Die Nisnas sind einer artikulierten Sprache fähig;
einige von ihnen tragen - ebenso wie die Blemmyer - das
Gesicht auf der Brust, und ihr Schwanz ähnelt dem eines
Schafes; ihr Fleisch ist süßlich und sehr begehrt. Eine Abart
des Nisnas, mit fledermausartigen Flügeln, lebt auf der Insel
Raïj (wahrscheinlich Borneo), südlich von China; aber - setzt
der skeptische Berichterstatter hinzu - Allah weiß alles.
Die Nornen
In der mittelalterlichen nordischen Mythologie entsprechen
die Nornen den Parzen oder Faten. Snorri Sturluson, der zu
Beginn des 13. Jahrhunderts diese verstreuten Mythen ordnete,
berichtet uns, es gebe drei Nornen, und ihre Namen
seien Vergangenheit, Gegenwart und Zukunft. Man kann
wahrscheinlich vermuten, daß die Namen eine Verfeinerung
oder Beifügung theologischer Natur darstellen; die alten germanischen
Völker neigten derartigen Abstraktionen nicht
sonderlich zu. Snorri zeigt uns drei Mädchen bei einer Quelle
am Fuße der Weltesche Yggdrasil. Unerbittlich weben sie unsere
Geschicke.
Die Zeit (aus der sie bestehen) hatte sie vergessen, aber
gegen 1606 schrieb William Shakespeare die Tragödie Macbeth,
in deren erster Szene sie erscheinen. Sie sind die drei Hexen,
die den Kriegern das Schicksal voraussagen, das ihrer
harrt. Shakespeare nennt sie die weird sisters, die unheimlichen
bzw. unheilverheißenden Schwestern, die Parzen. Bei
den Angelsachsen war Wyrd die schweigsame Göttin, die das
Schicksal der Unsterblichen und der Sterblichen bestimmte.
Die Nymphen
Paracelsus beschränkte die Welt der Nymphen auf die Gewässer,
aber im Altertum unterschied man zwischen Wassernymphen
und Landnymphen. Einige der letzteren herrschten
über die Wälder. Die Hamadryaden weilten unsichtbar in den
Bäumen und vergingen mit ihnen; von anderen nahm man
an, sie seien unsterblich oder lebten Tausende von Jahren.

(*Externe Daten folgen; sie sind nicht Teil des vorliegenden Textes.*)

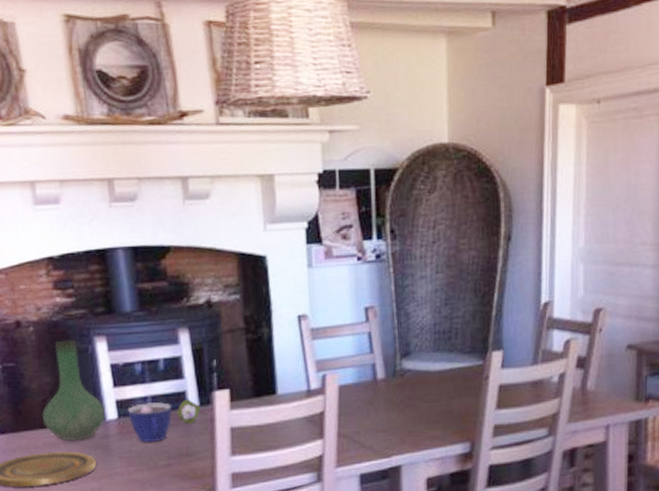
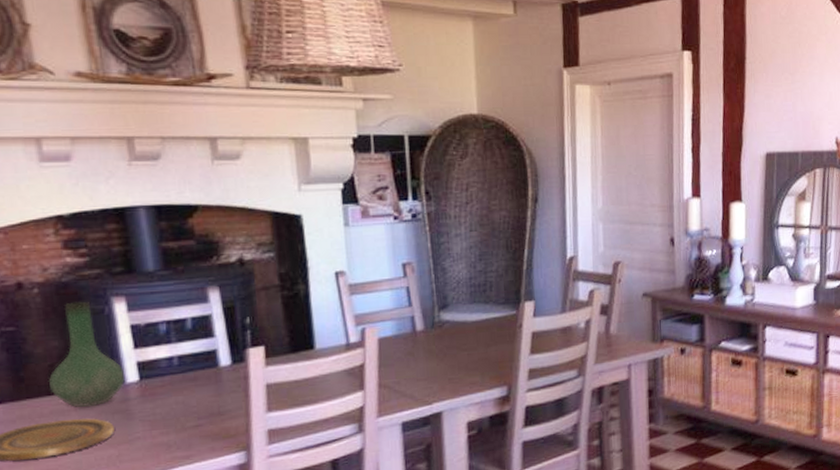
cup: present [127,402,173,443] -> none [150,362,202,404]
flower: present [176,399,201,425] -> none [206,357,234,384]

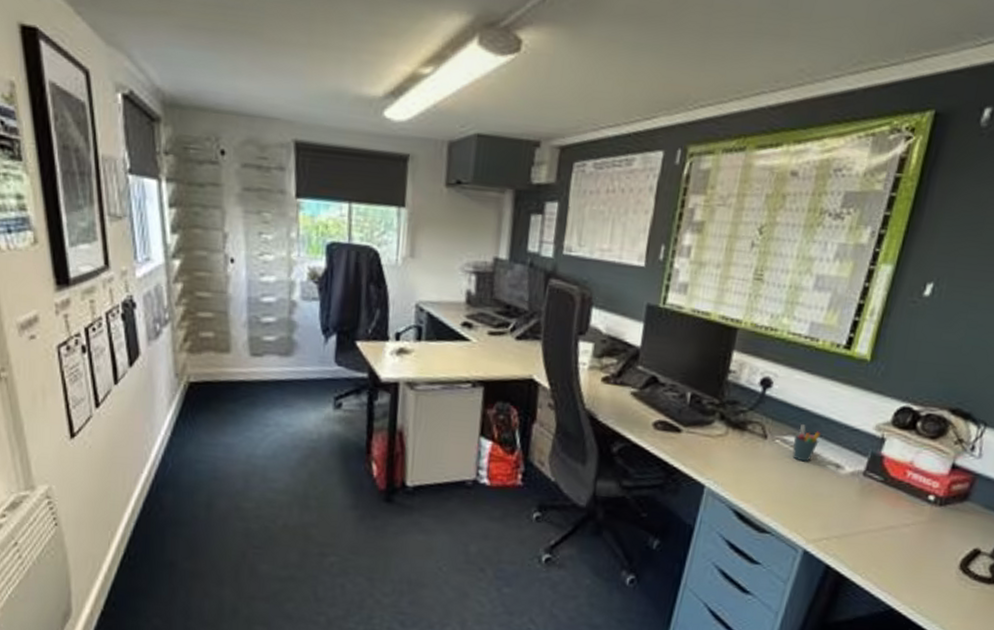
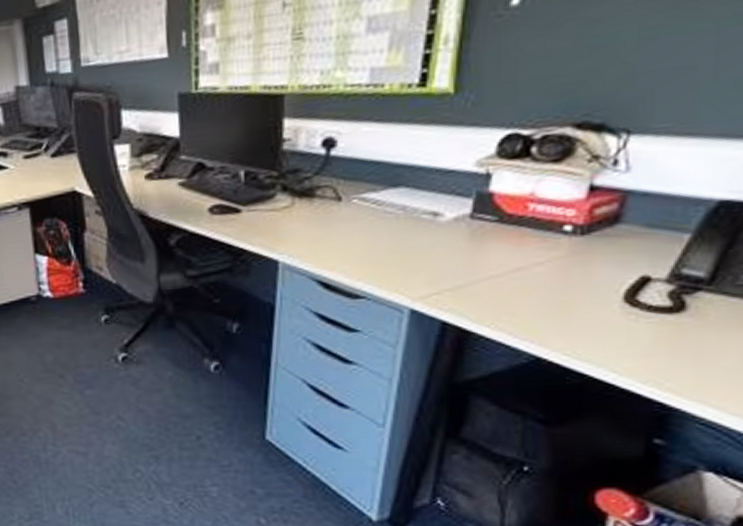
pen holder: present [792,424,822,462] -> none [374,177,408,217]

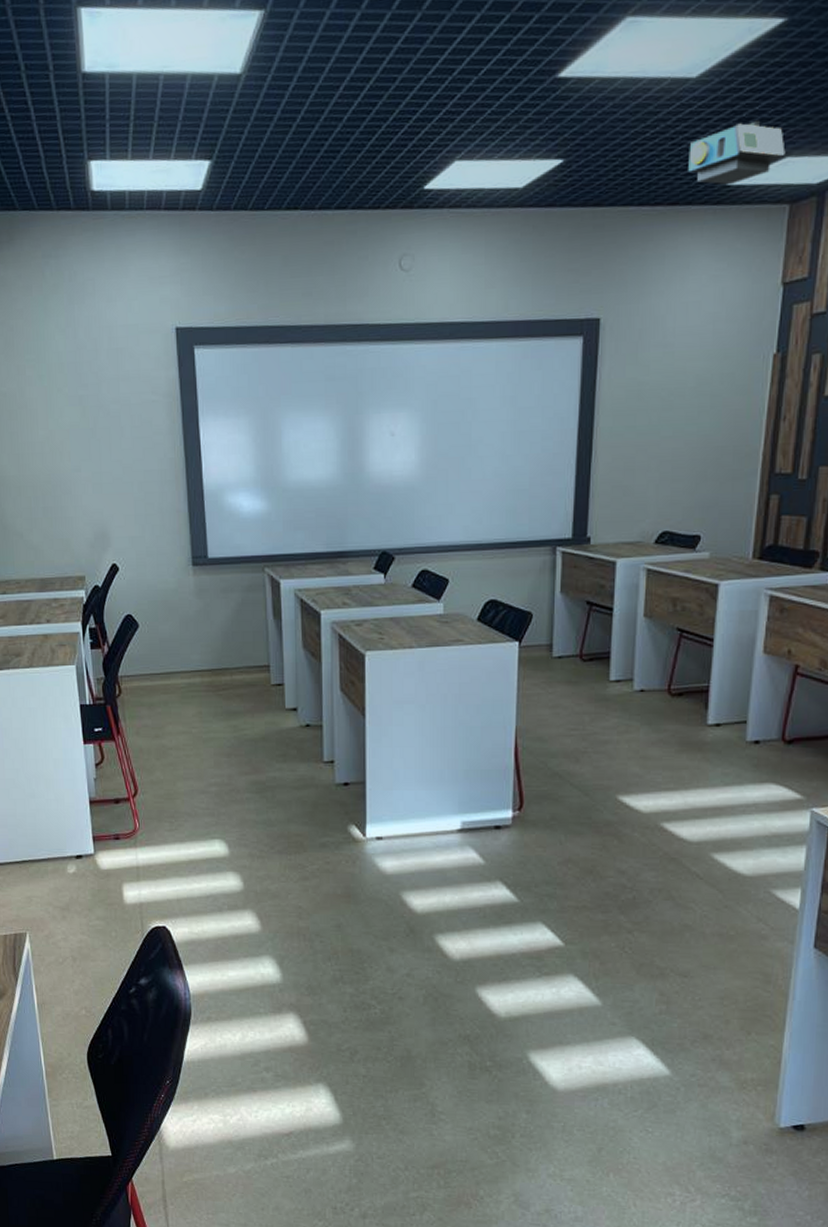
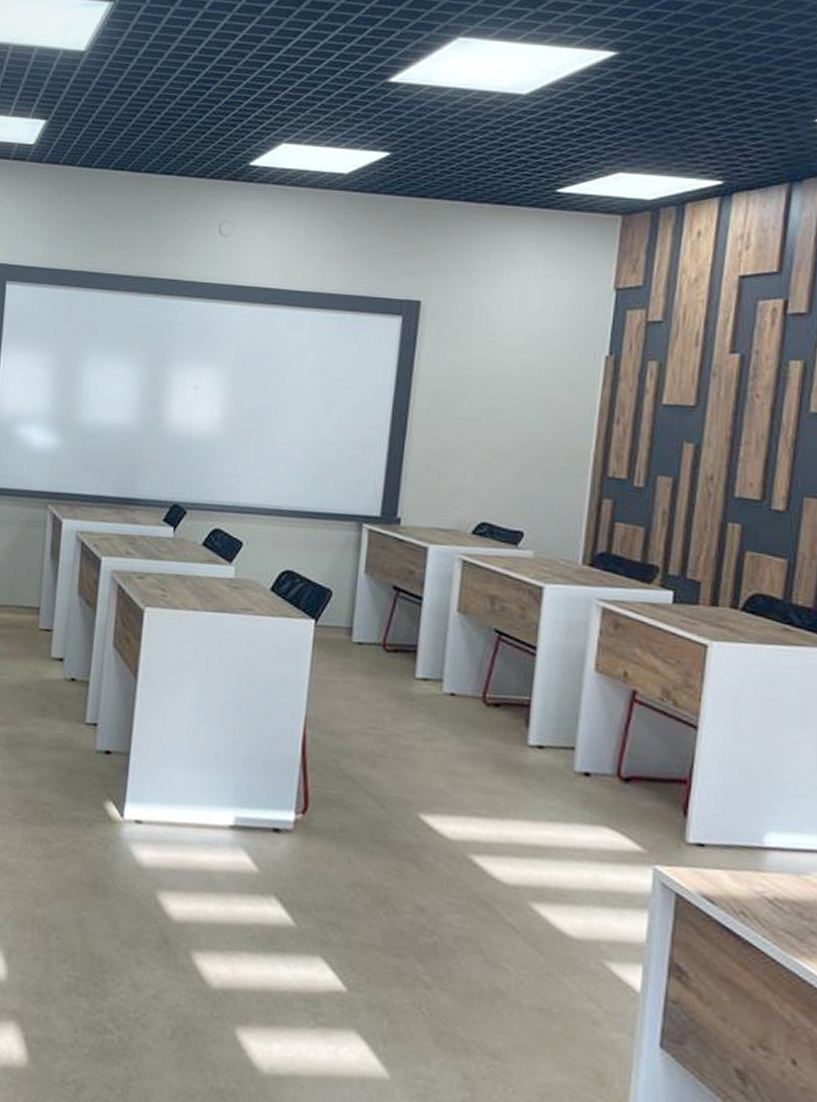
projector: present [688,120,786,185] -> none [516,137,618,192]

Die Meeresnymphen nannte man Okeaninen oder Nereiden;
die Nymphen der Flüsse Naiaden. Ihre genaue Anzahl ist unbekannt;
Hesiod schlug die Zahl dreitausend vor. Sie waren
ernsthafte und schöne Mädchen; sie zu sehen konnte Wahnsinn
bewirken und, wenn sie nackt waren, Tod. Eine Zeile bei
Propertius stellt dies fest.
Die Menschen der Antike boten ihnen Honig, Olivenöl und
Milch dar. Sie waren kleinere Gottheiten; Tempel wurden zu
ihren Ehren nicht errichtet.
Der Odradek
»Die einen sagen, das Wort Odradek stamme aus dem Slawischen,
und sie suchen auf Grund dessen die Bildung des Wortes
nachzuweisen. Andere wieder meinen, es stamme aus dem
Deutschen, vom Slawischen sei es nur beeinflußt. Die Unsicherheit
beider Deutungen aber läßt wohl mit Recht darauf
schließen, daß keine zutrifft, zumal man auch mit keiner von
ihnen einen Sinn des Wortes finden kann.
Natürlich würde sich niemand mit solchen Studien beschäftigen,
wenn es nicht wirklich ein Wesen gäbe, das Odradek
heißt. Es sieht zunächst aus wie eine flache sternartige Zwirn-
spule, und tatsächlich scheint es auch mit Zwirn bezogen;
allerdings dürften es nur abgerissene, alte, aneinandergeknotete,
aber auch ineinanderverfilzte Zwirnstücke von verschiedenster
Art und Farbe sein. Es ist aber nicht nur eine
Spule, sondern aus der Mitte des Sternes kommt ein kleines
Querstäbchen hervor, und an dieses Stäbchen fügt sich dann
im rechten Winkel noch eines. Mit Hilfe dieses letzteren Stäbchens
auf der einen Seite, und einer der Ausstrahlungen des
Sternes auf der anderen Seite, kann das Ganze wie auf zwei
Beinen aufrecht stehen.
Man wäre versucht zu glauben, dieses Gebilde hätte früher
irgendeine zweckmäßige Form gehabt und jetzt sei es nur zerbrochen.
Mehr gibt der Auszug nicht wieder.